One of the groom’s cousins is sitting next to me. His name is Stan. He was always around the groom’s house during the holidays, so we’re well acquainted. Stan tells me, “I started drinking in the morning; took a nap; and then kept at it after I woke up.” He gets up, and lurches over to the candlelit family vigil situated in the corner of the barn; teetering back and forth. When he returns to his seat, he begins to mumble incoherently — I try to translate his stammerings — tears well-up in his eyes, he stands up and stumbles out of the barn. 

Did anyone else see how upset he was? Doesn’t look like it. 

I wait several minutes, hoping he’ll come back … he doesn’t. So, I exit the barn and look around. I see him standing next to a fence off to the side. I walk over and notice his sagging, beltless, dust-stained pants. His sun glasses are on, but there are tear trails on his cheeks. 

I say, “What’s up?”

“Nothing, man, I’m chilling.”

“Doesn’t look like nothing. I bet if you let go of that fence, you’d be on your ass.”

“It’s my brother man. It’s fucked up.
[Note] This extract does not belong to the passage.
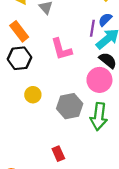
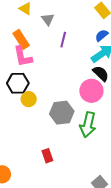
purple line: (92, 28) -> (63, 40), moved
pink L-shape: (61, 49) -> (23, 57), moved
black hexagon: (20, 58) -> (18, 83), moved

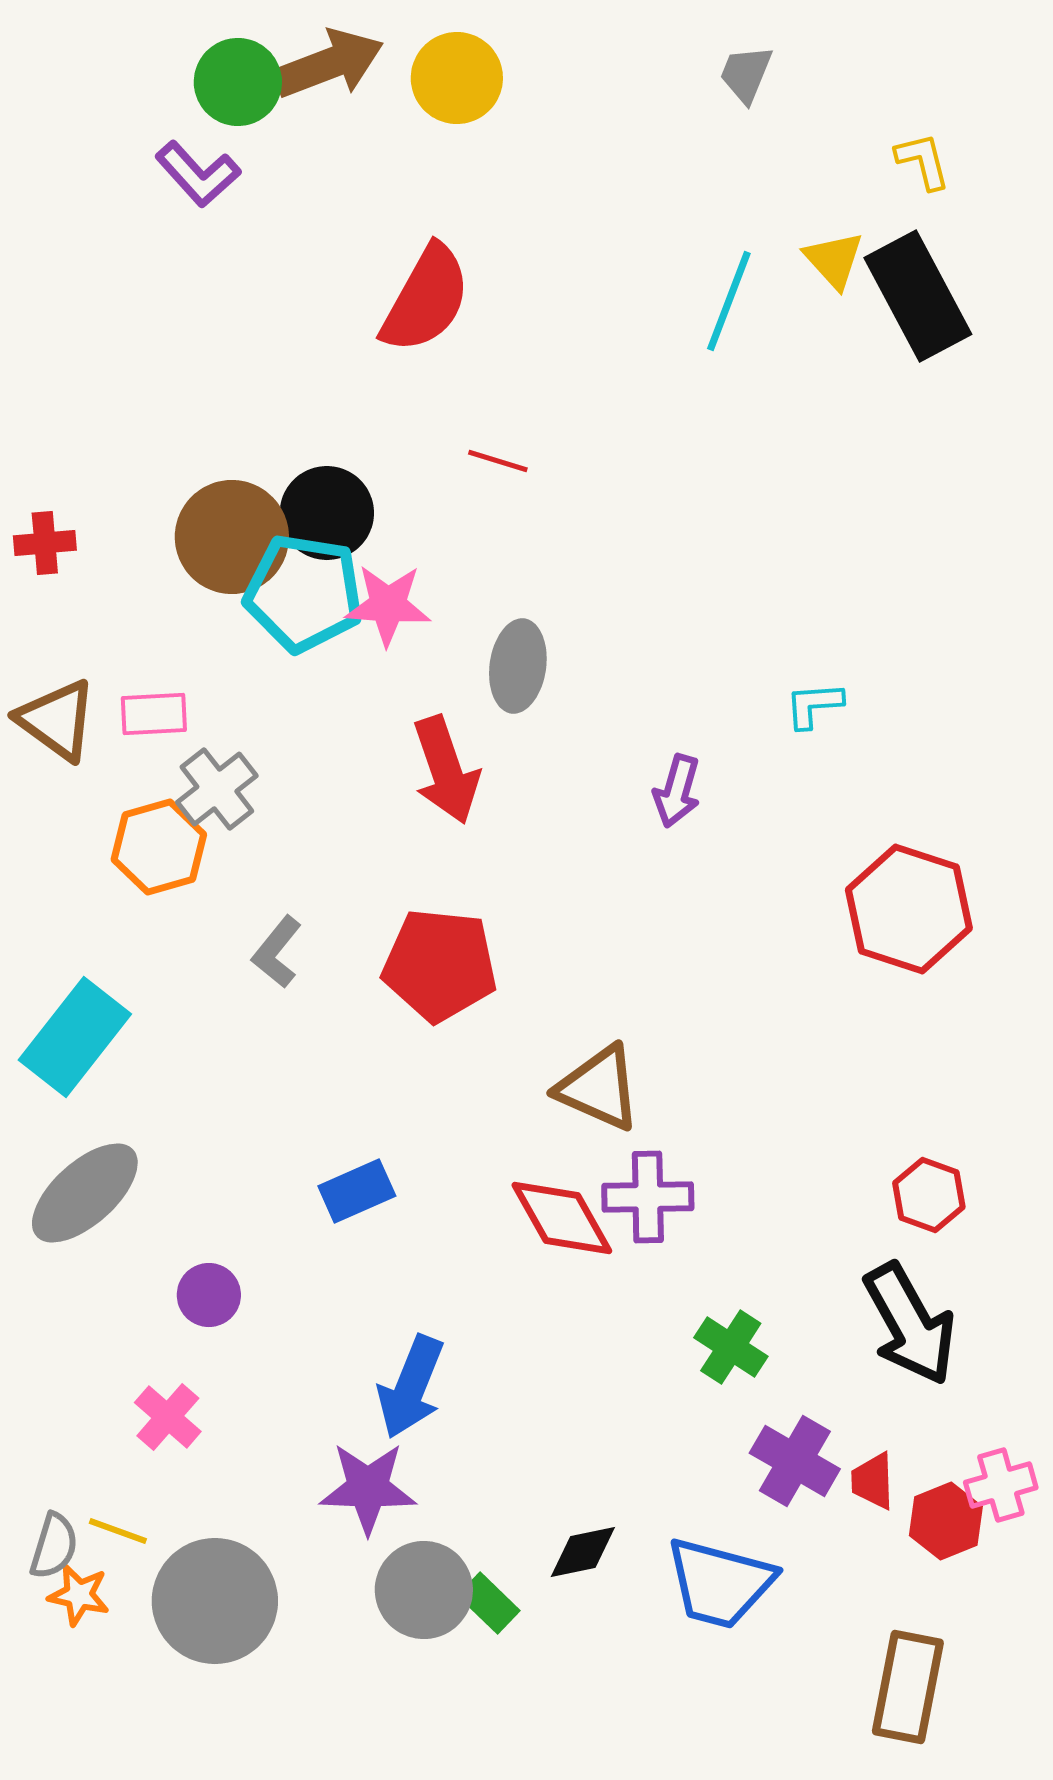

We had the same birthday, and instead of celebrating, my mom gets depressed. He was the smart one. Why’d he have to die?” (His brother died over a decade ago; smashed to bits by a semi truck while merging onto the freeway.)

Shit. I really walked into this one.

“Hey, it’s gonna be alright. He’d want you to enjoy life—you can’t beat yourself up … 

I don’t know what it’s like to lose a brother, but I know he wouldn’t want me to suffer.” I pull out all the self-help bullshit. 

“You’re right.” 

He’s heard it all before, and deep down, he knows it’s true. He starts to compose himself, but then my brother walks over. Horrible fucking timing. Stan throws his arms around him—my brother accepts the embrace with unease. Of all the people to cry on in a time of need, my brother is the last person I’d choose. I cannot remember the last time I saw my brother cry; I don’t know if it’s stoicism or apathy, but regardless, he’s one cold hearted son of a bitch.

After several minutes of drawn out sobs, Stan pulls it together, and we return to the table. He continues to drink and heads over to the bar for another round. By now, he can barely stand — so they cut him off. Good call. I know people like Stan, they don’t know how to stop—you’d have to tie him up or knock him out, and I don’t see any rope.

Everyone transitions to post-dinner small talk — tables and chairs are shuffled around to provide ample space for dancing. I forget about Stan for a while — chat with some acquaintances from college, and utterly fail to keep my girlfriend in the loop. 

Que the music. Somehow, Stan is still standing, and dancing—not in the classical sense—mostly head-nodding and side-to-side staggering. I try my best to dance with my girl and enjoy the rest of the evening, but Stan is creeping on the bride’s family and friends—guests are staring at him in disbelief. At this point, I’ve lost all sympathy for Stan; all decency is out the window — he’s groping women, eyes rolling loosely in their sockets; I genuinely want to throat punch him and drag him out back to sleep it off. 

Where’s the groom’s family? Oblivious I guess.

I storm over to the groom’s parents and younger brother, “Hey, you need to get Stan out of here. He’s making a scene.”

John, the younger brother, replies, “He’s fine—stop broadcasting.” (This is the second or third time I’ve urged John to intervene.)

“Fine?! Are you blind? Look at him.”

The bride stomps over and yells, “You need to get Stan out of here before he throws up on someone!”

And just like that, John grabs Stan and hauls him outside. 

Ten o’clock strikes and the party’s over. Thank God.Later, I wonder, why was I the only one helping Stan? Was his family unaware of his pain, or were they just averting their gaze?I know one thing for sure: if Stan doesn’t get help, the next family gathering won’t be a wedding.